Clinical Analysis for Patients with Spontaneous Pneumothorax

Kwang Ho Kim*, Won Kyung Cho**, Kyung Rim Han**, Young Sik Park*
Author Information & Copyright
*Department of Thoracic and Cardiovascular Surgery, Ewha Womans University Hospital, Korea.
**Senior Student, College of Medicine, Ewha Womans University, Korea.
Corresponding author: Young Sik Park. Department of Thoracic and Cardiovascular Surgery, Ewha Womans University Hospital

Copyright ⓒ 1989. Ewha Womans University School of Medicine. This is an Open Access article distributed under the terms of the Creative Commons Attribution Non-Commercial License (http://creativecommons.org/licenses/by-nc/3.0/) which permits unrestricted non-commercial use, distribution, and reproduction in any medium, provided the original work is properly cited.

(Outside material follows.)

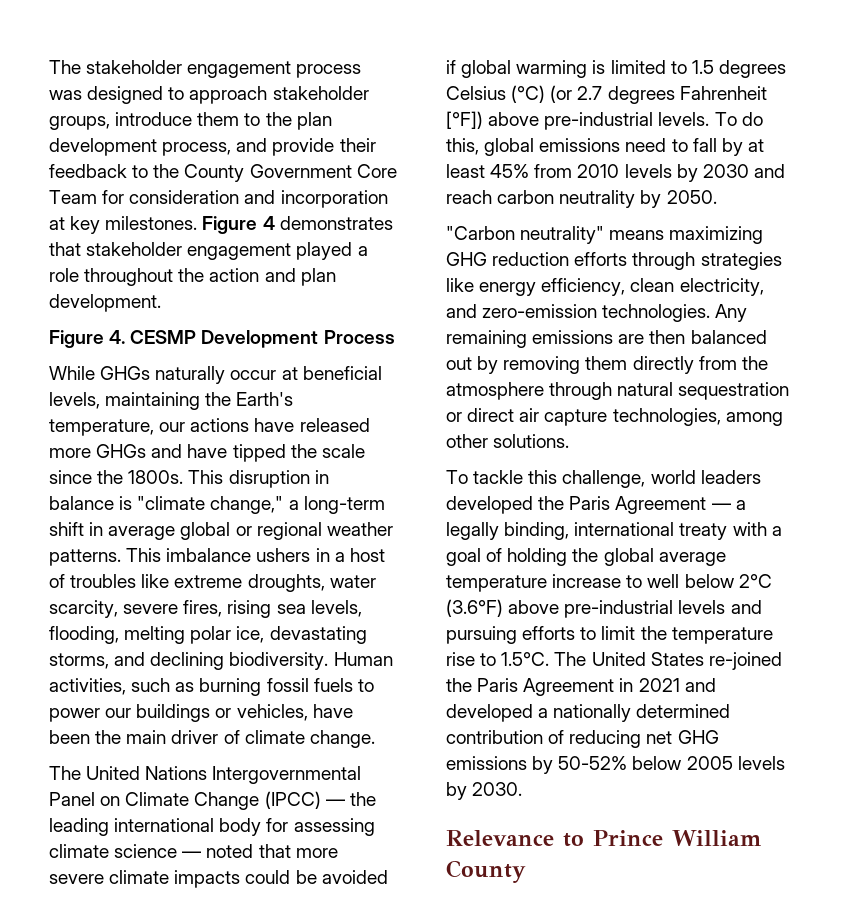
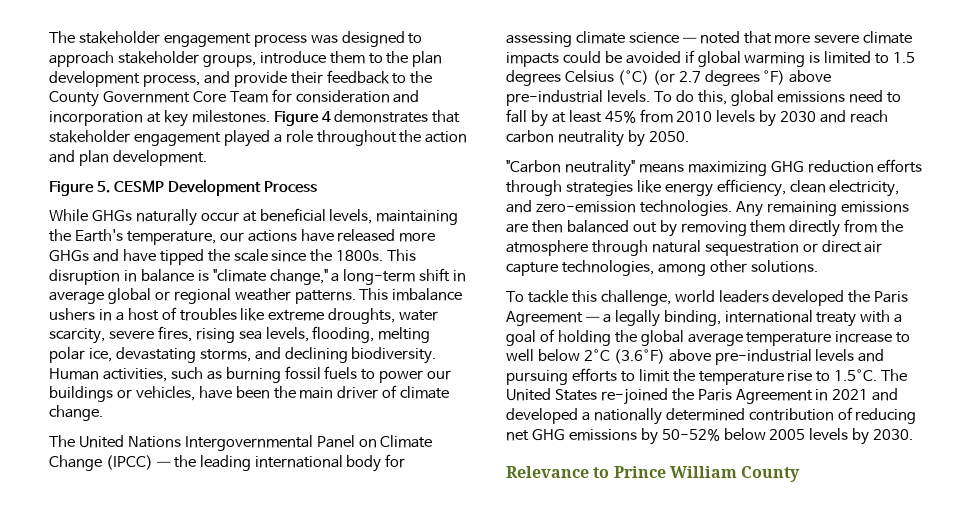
[109,330,126,344] 4. -> [96,181,110,193] 5.
[679,86,767,100] [446,111,483,129] Fahrenheit [°F]) -> [763,70,786,85] °F)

Published Online: Jul 24, 2015

Abstract

Clinical analysis for 95 cases with spontaneous pneumothorax which were treated at the Department of Thoracic and Cardiovascular Surgery of Ewha Womans University Hospital from March, 1982 to February, 1988 had been done. Among 95 cases male was 81 and female was 14. Male to female ratio was 5.8:1. The youngest patient was 16 years old and the oldest was 73 years old. Most of the patients were between 21 and 40 years old. Ninety cases had unilateral pneumothorax and 5 cases had bilateral pneumothorax. Sudden dyspnea was appeared in 85.3% of all cases and chest pain was in 60% of patients. Initial treatment was bed rest with high oxygen therapy for 6 patients. Tube thoracostomy was done for the remaining cases. The results of initial treatment in 90 paients with unilateral pneumothorax as follow; Thoracotomy was done for 11 cases due to persistent air leak through the chest tube. initial treatment was sucessful in 79 cases but 22 cases were recurred. So recurrence rate was 27.8%. Among 22 cases, 13 cases were operated. There was no recurrence in thoracotomy cases. In 5 patients with bilateral pneumothorax, two cases were operated on one side. Bilateral thoracotomy was done for one patient.

The underlying causes of the spontaneous pneumothorax were bullae in 16 cases, bullae with pulmonary tuberculosis in 9 cases and pulmonary tuberculosis in 3 cases among 28 operations of 27 cases. Among 68 of non-thoracotomy patients, no definite causes were found in 31 cases and obstructive lung disease in 2 cases, lung cancer, lung abscess and pneumonia in 1 case each.